- Chef Ra speaking at 1997 Hash Bash
- Born: Jim Wilson Jr. October 10, 1950 Charleston, West Virginia
- Died: December 26, 2006 (aged 56) Urbana, Illinois
- Education: Urbana High School University of Illinois Urbana-Champaign
- Culinary career
- Cooking style: Ganja (marijuana)

= Chef Ra =

Writer and activist

Chef Ra (October 10, 1950 – December 26, 2006), born Jim Wilson Jr., was a long-time cannabis rights advocate and cannabis foods writer in the United States. After gaining notoriety as a ganja gourmet and appearing on the November 1987 cover of High Times, he began writing "Chef Ra's Psychedelic Kitchen" in 1988 at the request of magazine editor Steven Hager. Ra was a fixture of Ann Arbor's Hash Bash, speaking out about the benefits of cannabis for 19 consecutive years before his death at the age of 56.

== Biography ==
=== Early life ===
Though born in Charleston, West Virginia, by high school Wilson had moved to the Champaign–Urbana metropolitan area. He was the first Black student elected Senior Class President at Urbana High. Wilson was later banned from the football team, because of his association with fellow student Steven Hager, who later hired Wilson to write for High Times.

=== Writings===
Chef Ra's Psychedelic Kitchen column appeared in High Times off and on for 15 years.
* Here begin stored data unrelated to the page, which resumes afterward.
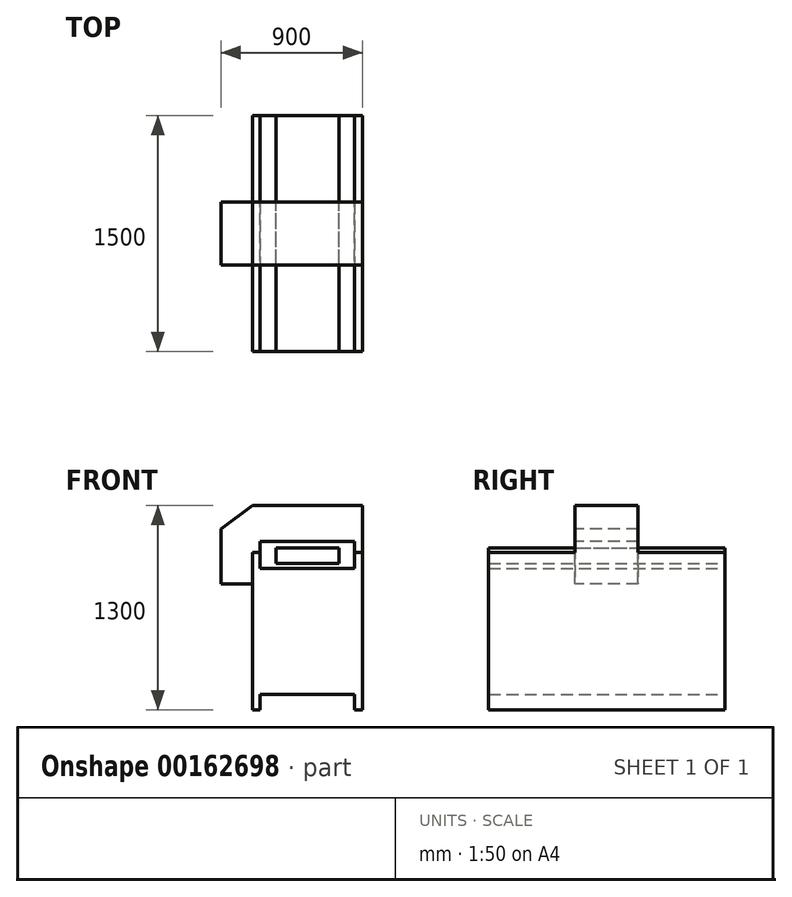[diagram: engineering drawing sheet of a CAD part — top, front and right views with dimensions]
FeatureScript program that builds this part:
annotation { "Feature Type Name" : "Feature", "Feature Type Description" : "" }
export const myFeature = defineFeature(function(context is Context, id is Id, definition is map)
    precondition{}
    {
        {
            var Q0;
            Q0=qCreatedBy(makeId("Front.planeOp"),FACE);
            var sketch = newSketch(context, id + "F0", { "sketchPlane" : qUnion([Q0])});
            skLineSegment(sketch, "E0", {"start": v(0, 0) * mm, "end": v(0, 1000) * mm});
            skLineSegment(sketch, "E1", {"start": v(0, 1000) * mm, "end": v(50, 1000) * mm});
            skLineSegment(sketch, "E2", {"start": v(50, 1000) * mm, "end": v(50, 900) * mm});
            skLineSegment(sketch, "E3", {"start": v(50, 900) * mm, "end": v(650, 900) * mm});
            skLineSegment(sketch, "E4", {"start": v(650, 900) * mm, "end": v(650, 1000) * mm});
            skLineSegment(sketch, "E5", {"start": v(650, 1000) * mm, "end": v(700, 1000) * mm});
            skLineSegment(sketch, "E6", {"start": v(700, 1000) * mm, "end": v(700, 0) * mm});
            skLineSegment(sketch, "E7", {"start": v(700, 0) * mm, "end": v(650, 0) * mm});
            skLineSegment(sketch, "E8", {"start": v(650, 0) * mm, "end": v(650, 100) * mm});
            skLineSegment(sketch, "E9", {"start": v(650, 100) * mm, "end": v(50, 100) * mm});
            skLineSegment(sketch, "E10", {"start": v(50, 100) * mm, "end": v(50, 0) * mm});
            skLineSegment(sketch, "E11", {"start": v(50, 0) * mm, "end": v(0, 0) * mm});
            skLineSegment(sketch, "E12.bottom", {"start": v(550, 1030) * mm, "end": v(150, 1030) * mm});
            skLineSegment(sketch, "E12.top", {"start": v(550, 930) * mm, "end": v(150, 930) * mm});
            skLineSegment(sketch, "E12.left", {"start": v(550, 1030) * mm, "end": v(550, 930) * mm});
            skLineSegment(sketch, "E12.right", {"start": v(150, 1030) * mm, "end": v(150, 930) * mm});
            skSolve(sketch);
        }
        {
            var Q0;
            Q0 = qSketchRegion(id + "F0", true);
            extrude(context, id + "F1", {"entities" : qUnion([Q0]), "depth" : 1500 * mm});
        }
        {
            var Q0;
            Q0=makeQuery(id+"F1.opExtrude","CAP_FACE",FACE,{"disambiguationData":[OSD([sQuery(id+"F0.wireOp",EDGE,"E0"),sQuery(id+"F0.wireOp",EDGE,"E1"),sQuery(id+"F0.wireOp",EDGE,"E2"),sQuery(id+"F0.wireOp",EDGE,"E3"),sQuery(id+"F0.wireOp",EDGE,"E4"),sQuery(id+"F0.wireOp",EDGE,"E5"),sQuery(id+"F0.wireOp",EDGE,"E6"),sQuery(id+"F0.wireOp",EDGE,"E7"),sQuery(id+"F0.wireOp",EDGE,"E8"),sQuery(id+"F0.wireOp",EDGE,"E9"),sQuery(id+"F0.wireOp",EDGE,"E10"),sQuery(id+"F0.wireOp",EDGE,"E11")])],"isStart":false});
            cPlane(context, id + "F2", {"entities" : qUnion([Q0]), "cplaneType" : CPlaneType.OFFSET, "offset" : 550 * mm, "oppositeDirection" : true, "width" : 150 * mm, "height" : 150 * mm});
        }
        {
            var Q0;
            Q0=qCreatedBy(id+"F2.planeOp",FACE);
            var sketch = newSketch(context, id + "F3", { "sketchPlane" : qUnion([Q0])});
            skLineSegment(sketch, "E13", {"start": v(50, 1000) * mm, "end": v(50, 1070) * mm});
            skLineSegment(sketch, "E14", {"start": v(50, 1070) * mm, "end": v(650, 1070) * mm});
            skLineSegment(sketch, "E15", {"start": v(650, 1070) * mm, "end": v(650, 1000) * mm});
            skLineSegment(sketch, "E16", {"start": v(650, 1000) * mm, "end": v(700, 1000) * mm});
            skLineSegment(sketch, "E17", {"start": v(700, 1000) * mm, "end": v(700, 1300) * mm});
            skLineSegment(sketch, "E18", {"start": v(700, 1300) * mm, "end": v(0, 1300) * mm});
            skLineSegment(sketch, "E19", {"start": v(0, 1300) * mm, "end": v(-200, 1150) * mm});
            skLineSegment(sketch, "E20", {"start": v(-200, 1150) * mm, "end": v(-200, 800) * mm});
            skLineSegment(sketch, "E21", {"start": v(-200, 800) * mm, "end": v(0, 800) * mm});
            skLineSegment(sketch, "E22", {"start": v(0, 800) * mm, "end": v(0, 1000) * mm});
            skLineSegment(sketch, "E23", {"start": v(0, 1000) * mm, "end": v(50, 1000) * mm});
            skSolve(sketch);
        }
        {
            var Q0;
            Q0 = qSketchRegion(id + "F3", true);
            extrude(context, id + "F4", {"entities" : qUnion([Q0]), "operationType" : NewBodyOperationType.ADD, "oppositeDirection" : true, "depth" : 400 * mm});
        }
    });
The articles would weave together Ra's insights on life together with a new ganja recipe. Ra would also report on travels to cannabis culture events.

===Filmography===
Chef Ra starred in a pair of videos produced by High Times, including Chef Ra Escapes Babylon (1989) and Ganja Gourmet (2003). The former features Ra's visit to Jamaica, and had a rare public screening at the 1998 Freaky Film Festival in Champaign-Urbana. Ra was featured in the short film Bumbaclots in Negril (1999) alongside fellow High Times staffers.

===Death===
He died in his sleep of complications from cardiovascular disease on December 26, 2006, at the age of 56.